Sholem Aleichem — writer (fiddler on roof) with roots in the Russian Empire
Sholem Aleichem (born Solomon Naumovich Rabinovich) was a Ukrainian-born Yiddish author and playwright who became the most beloved writer in the Yiddish language. His stories of Tevye the Dairyman — the philosophical Jewish dairy farmer in Tsarist Russia — were adapted into Fiddler on the Roof, one of the most successful musicals in Broadway history.
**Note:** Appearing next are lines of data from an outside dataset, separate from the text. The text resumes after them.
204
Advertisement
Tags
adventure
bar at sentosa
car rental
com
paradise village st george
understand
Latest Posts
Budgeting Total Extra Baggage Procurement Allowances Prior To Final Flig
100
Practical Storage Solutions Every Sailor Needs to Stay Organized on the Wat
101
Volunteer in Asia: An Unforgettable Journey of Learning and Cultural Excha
Tracing the roots — Pereyaslav (Ukr)
Born in Pereyaslav (Russian Empire, now Ukraine) in 1859, Sholem Aleichem spent his life writing about the Jewish shtetl world of the Russian Empire — its poverty, its joy, its faith, and its catastrophic disruption by pogroms and revolution. He died in New York in 1916; 100,000 people attended his funeral. Mark Twain called him 'the Jewish Mark Twain,' to which Sholem Aleichem replied that he was 'the American Sholem Aleichem.'
Pereyaslav (Ukr). At the time, this region lay within the Russian Empire, which spanned from Poland to the Pacific.
A career defined by ambition
"Life is a dream for the wise, a game for the fool, a comedy for the rich, a tragedy for the poor."